AUSGANGSTEXT
# Premiere Pro Vorschau funktioniert nicht



## netnic (25. August 2004)

Hallo,

Ich hab da ein großes Problem mit Premiere.

Also immer wenn ich Videos (MPEG) in die Timeline einfüge und mir diese dann im Vorschaufenster ansehen möchte passiert folgendes:
1: TEile des sichtbaren Viedeos wiederholen sich (so eine Art mehrmals abspielen einer stelle, was man auch als ruckeln bezeichnen kann)
2: Die Musik, Ton etc. laufen normal weiter

Soweit ich das sehe funktioniert es mit mov's einwandfrei...
Was kann ich tun?

An den Reccourcen sicher nicht, da ich einen AMD Athlon XP 2400+ und 512mb Ram.

Vielen Dank im Vorraus!


----------



## meta_grafix (25. August 2004)

Moin,

ohne zusätzliches PluIn (z.B. von MainConcept) kann Premiere kein MPEG schneiden, ist dafür auch nicht gedacht. 

Bye


----------



## netnic (25. August 2004)

Wofür ist es dann gedacht?

Zum Kartoffeln schälen?

Egal,

verändert so ein Plugin die Benutzeroberfläche, oder ist es nur für die Software erforderlich?
Wo bekomme ich das Plugin?

Danke nochmal


----------



## meta_grafix (25. August 2004)

MPEG2 ist ein reines Consumer-Format und soll das Endprodukt darstellen. Um Kartoffeln zu schälen gibt es gesondertes Werkzeug. Wenn es etwas netter geht dann gibt es auch Antworten.

Gruß


----------



## netnic (25. August 2004)

Das war ja nicht gegen dich gerichtet
Sonder gegen sie Unfähigkeit der Premiere Macher, da sie dieses GRUNDLEGENDE Plugin sofort hätten einsetzen können, da MPEG das am weitesten verbreitetste Videocodec ist.
Es tut mir leid dich verletzt zu haben!
Ernsthaft!

Nun nichtsdestotrotz kostet (soweit meine Info's korrekt sind) dieses Plugin NOCHMAL Geld. Und für den Preis von Premiere kann man das doch wohl integriert fix und fertig dazu bekommen.


----------



## meta_grafix (25. August 2004)

Premiere ist schon ganz gut so wie es ist. Der Workflow sieht doch, unter Einsatz von Premiere, im Normalfall so aus: Filmen mit DV oder 24p -> Schneiden, Postproduction-> Verteilen an den Konsumenten MPEG2-Encoden z.B. auf DVD brennen.
Natürlich gibts auch schon Cam's die MPEG2 gleich auf DVD aufnehmen aber die Steuerung der Qualität der resultierenden MPEG2-Datei überlasse ich doch lieber mir und meinen Encodern. Also die Qualität von MPEG2-Dateien ist meines Erachtens zum Schneiden nicht mehr geeignet. Du musst das Zeug am Ende der Bearbeitung ja nochmal rendern, die Qualität wird dadurch nicht besser.

Gruß


----------



## netnic (25. August 2004)

Und  was soll ich deiner Meinung nach tun

Die  Dateien in ein anderes Format quetschen?

Oder was meinst du

Wenn ja mit dwelchem (Freeware?)Programm?


----------

AUFGABENSTELLUNG
Schreibe den Abschnitt der Forumsdiskussion ab, der mit „Nun nichtsdestotrotz kostet“ beginnt und sich bis „auf DVD brennen.“ erstreckt, und ändere dabei „Plugin“ in „Zusatzmodul“.

GEGEBENE ANGABEN
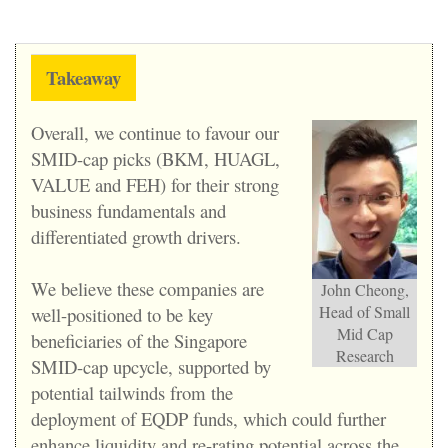
Takeaway
Overall, we continue to favour our
SMID-cap picks (BKM, HUAGL,
VALUE and FEH) for their strong
business fundamentals and
differentiated growth drivers.
We believe these companies are
John Cheong,
Head of Small
well-positioned to be key
Mid Cap
beneficiaries of the Singapore
Research
SMID-cap upcycle, supported by
potential tailwinds from the
deployment of EQDP funds, which could further
enhance liquidity and re-rating potential across the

LÖSUNG
Nun nichtsdestotrotz kostet (soweit meine Info's korrekt sind) dieses Zusatzmodul NOCHMAL Geld. Und für den Preis von Premiere kann man das doch wohl integriert fix und fertig dazu bekommen.


----------



## meta_grafix (25. August 2004)

Premiere ist schon ganz gut so wie es ist. Der Workflow sieht doch, unter Einsatz von Premiere, im Normalfall so aus: Filmen mit DV oder 24p -> Schneiden, Postproduction-> Verteilen an den Konsumenten MPEG2-Encoden z.B. auf DVD brennen.